Het Openbaar Ministerie (OM) kan gegevens van incidentmeldingen, die zijn ontdaan van patiënt/cliënt herleidbare gegevens, vorderen. Het OM heeft aangegeven, dat informatie uit meldingssystemen niet zal worden opgevraagd [bron 1]. Dit is echter niet formeel uitgesloten aangezien het OM, anders dan de IGZ, zich formeel nog niet aan het Beleidsdocument “veilig melden”, heeft gecommitteerd.
Patiënten/cliënten, patiënt-/cliëntenvertegenwoordigers en nabestaanden kunnen geen LIZ informatie opvragen of inzien. Alleen informatie over incidenten, die voor een goede hulpverlening van de patiënt/cliënt noodzakelijk is, wordt aangetekend in het patiëntendossier en kan worden ingezien. Alle overige LIZ informatie kan niet door patiënten/cliënten, patiënten-/cliënten vertegenwoordigers en/of nabestaanden worden opgevraagd.
Andere wetgeving
De meeste gezondheidsinstellingen vallen niet onder de Wet openbaarheid van bestuur (WOB). Echter kunnen gegevens in bezit van de IGZ en de vijf publieke Universitaire Medische Centra (UMC’s) met een beroep op de WOB worden aangevraagd. Dat geldt in elk geval voor uitkomsten en eindoordelen. Niet uitgesloten is dat met een beroep op de WOB gegevens kunnen worden verkregen uit meldingssystemen van de vijf UMC’s, maar dit staat ook niet vast, omdat de WOB een aantal uitzonderingen op openbaarheid kent [bron 1].

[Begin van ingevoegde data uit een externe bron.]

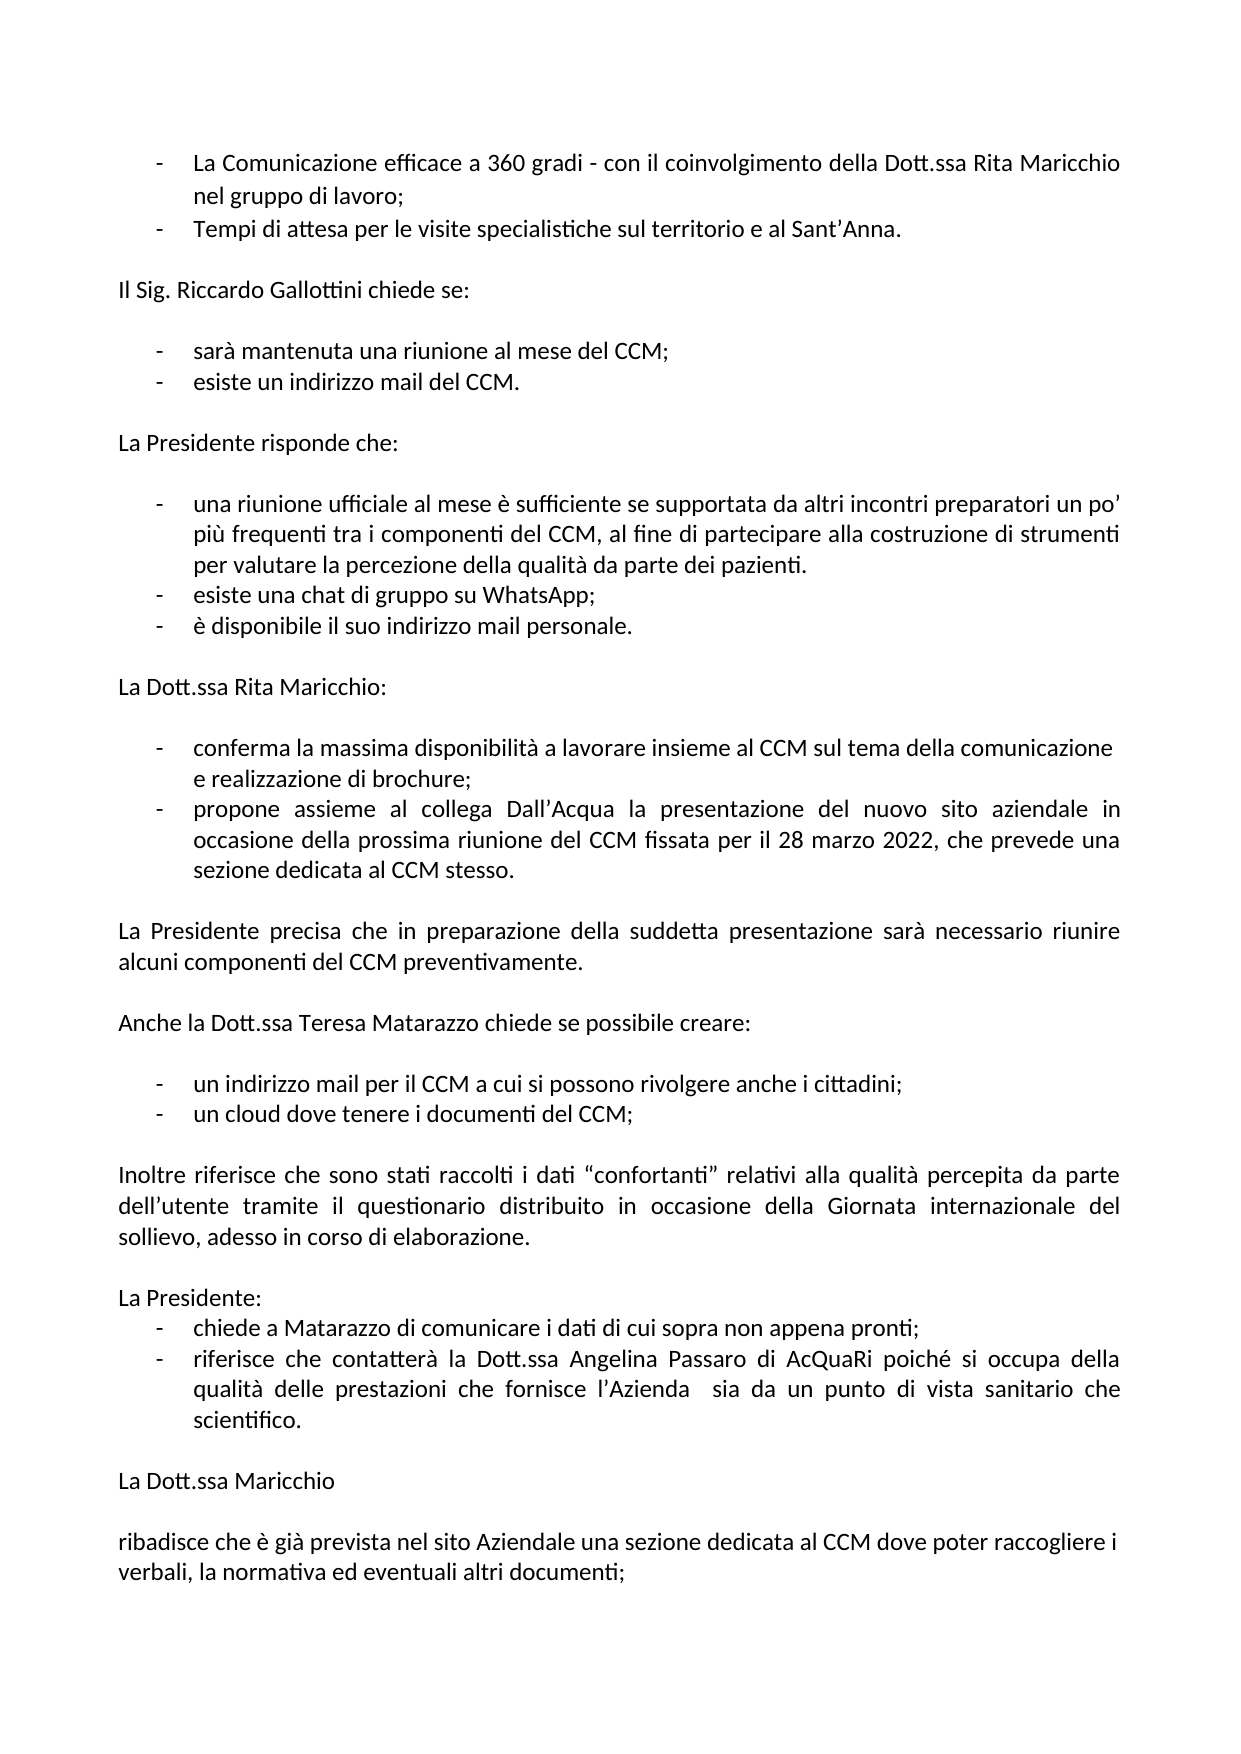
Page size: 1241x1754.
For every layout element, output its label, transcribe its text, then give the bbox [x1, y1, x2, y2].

list propone assieme al collega Dall’Acqua la presentazione del nuovo sito aziendale in occasione della prossima riunione del CCM fissata per il 28 marzo 2022, che prevede una sezione dedicata al CCM stesso. [156, 793, 1122, 885]
list sarà mantenuta una riunione al mese del CCM; [156, 336, 1122, 366]
text Anche la Dott.ssa Teresa Matarazzo chiede se possibile creare: [118, 1007, 1122, 1037]
text La Dott.ssa Rita Maricchio: [118, 671, 1122, 702]
list chiede a Matarazzo di comunicare i dati di cui sopra non appena pronti; [156, 1312, 1122, 1343]
list La Comunicazione efficace a 360 gradi - con il coinvolgimento della Dott.ssa Rita Maricchio nel gruppo di lavoro; [156, 148, 1122, 211]
text La Presidente risponde che: [118, 427, 1122, 458]
text La Presidente precisa che in preparazione della suddetta presentazione sarà necessario riunire alcuni componenti del CCM preventivamente. [118, 915, 1122, 976]
list esiste una chat di gruppo su WhatsApp; [156, 580, 1122, 610]
text La Presidente: [118, 1282, 1122, 1312]
list conferma la massima disponibilità a lavorare insieme al CCM sul tema della comunicazione e realizzazione di brochure; [156, 732, 1122, 793]
list un cloud dove tenere i documenti del CCM; [156, 1098, 1122, 1129]
list esiste un indirizzo mail del CCM. [156, 366, 1122, 397]
list una riunione ufficiale al mese è sufficiente se supportata da altri incontri preparatori un po’ più frequenti tra i componenti del CCM, al fine di partecipare alla costruzione di strumenti per valutare la percezione della qualità da parte dei pazienti. [156, 488, 1122, 580]
text ribadisce che è già prevista nel sito Aziendale una sezione dedicata al CCM dove poter raccogliere i verbali, la normativa ed eventuali altri documenti; [118, 1526, 1122, 1587]
text La Dott.ssa Maricchio [118, 1465, 1122, 1495]
list è disponibile il suo indirizzo mail personale. [156, 610, 1122, 641]
text Il Sig. Riccardo Gallottini chiede se: [118, 274, 1122, 305]
text Inoltre riferisce che sono stati raccolti i dati “confortanti” relativi alla qualità percepita da parte dell’utente tramite il questionario distribuito in occasione della Giornata internazionale del sollievo, adesso in corso di elaborazione. [118, 1159, 1122, 1251]
list Tempi di attesa per le visite specialistiche sul territorio e al Sant’Anna. [156, 213, 1122, 244]
list riferisce che contatterà la Dott.ssa Angelina Passaro di AcQuaRi poiché si occupa della qualità delle prestazioni che fornisce l’Azienda sia da un punto di vista sanitario che scientifico. [156, 1343, 1122, 1434]
list un indirizzo mail per il CCM a cui si possono rivolgere anche i cittadini; [156, 1068, 1122, 1098]
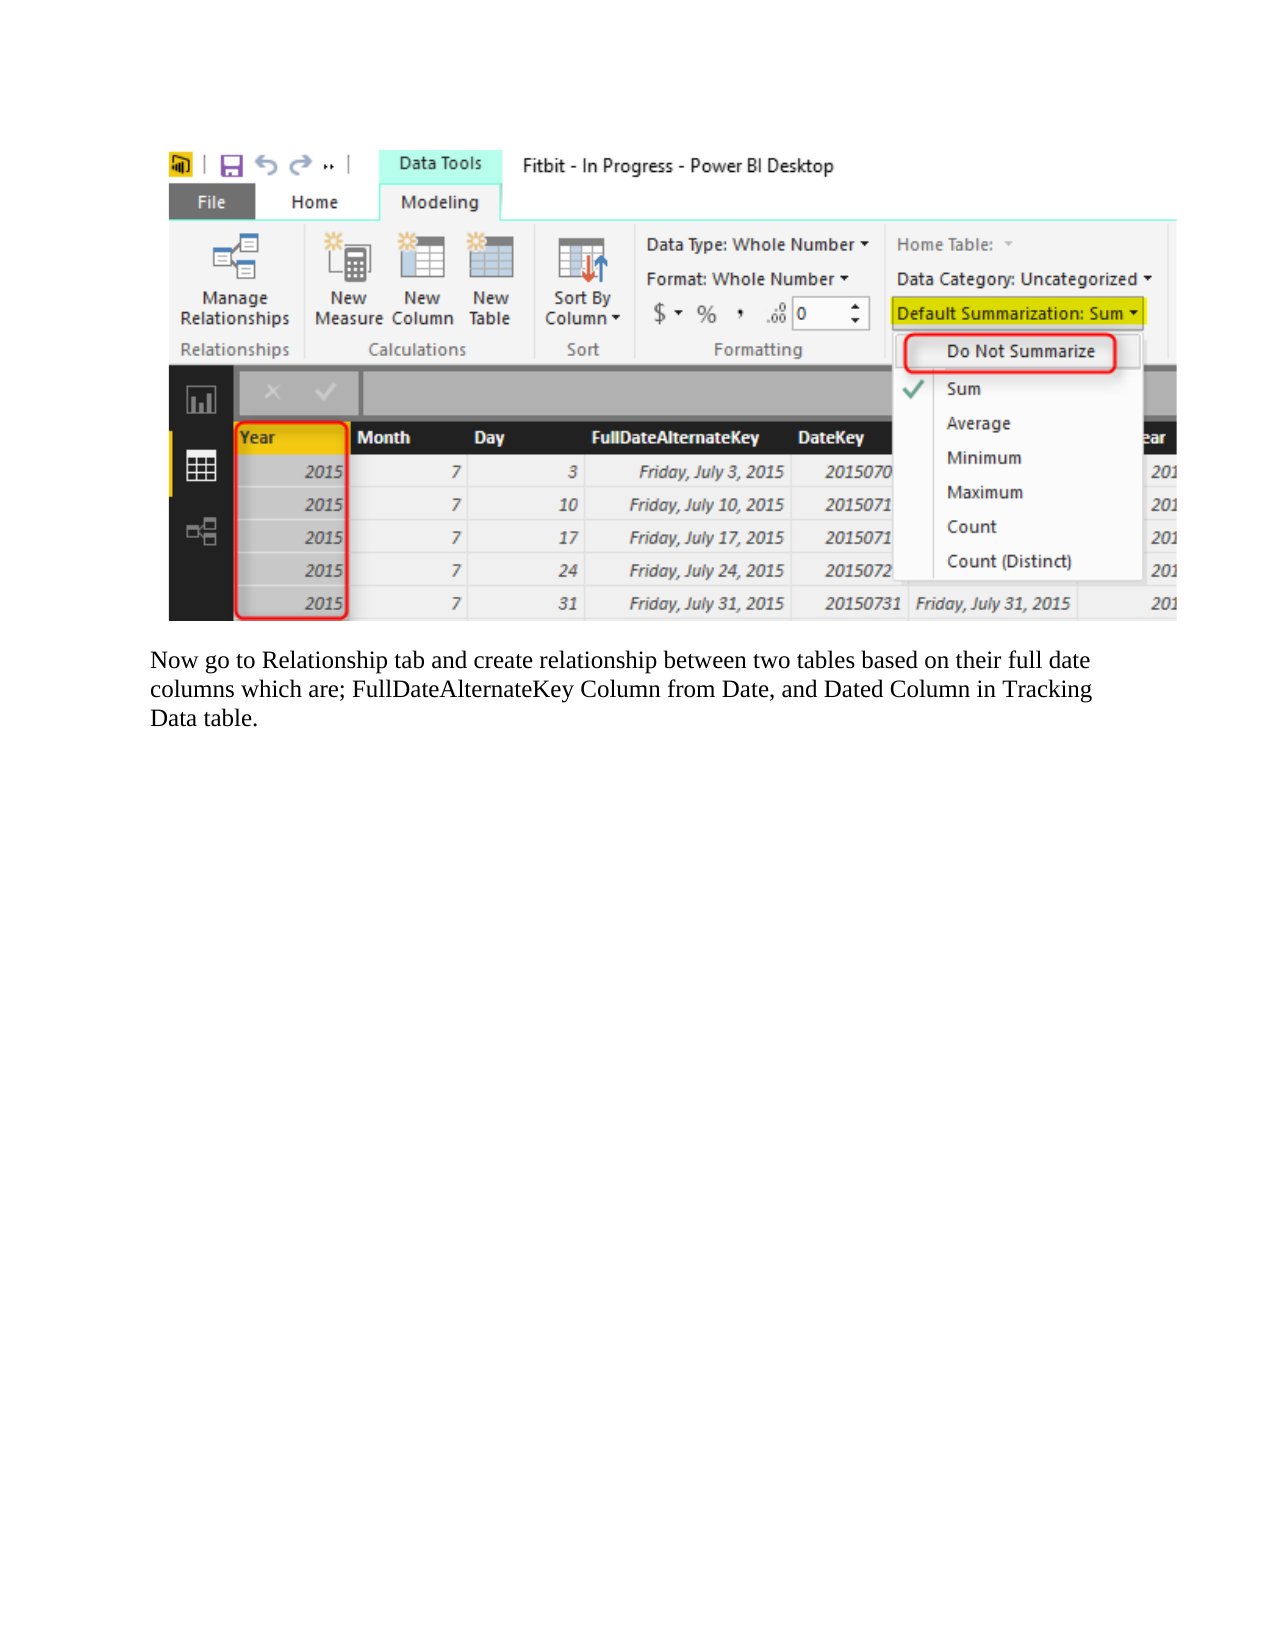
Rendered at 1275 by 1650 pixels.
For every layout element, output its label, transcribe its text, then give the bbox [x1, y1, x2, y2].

Voor incidenten die de dood van de patiënt tot gevolg hebben is ook de Wet op de lijkbezorging van belang. Deze wet verplicht de arts om situaties waarin geen sprake is van een natuurlijke dood te melden aan de gemeentelijk lijkschouwer. Dit kan leiden tot bemoeienis van het OM. In zoverre vormt de procedure van de Wet op de lijkbezorging een uitzondering op de veiligheid van de melder [bron 1]. Deze uitzondering betreft evenwel uitzonderlijke situaties (niet-natuurlijke dood) en wordt gerechtvaardigd door de ernst van deze situaties.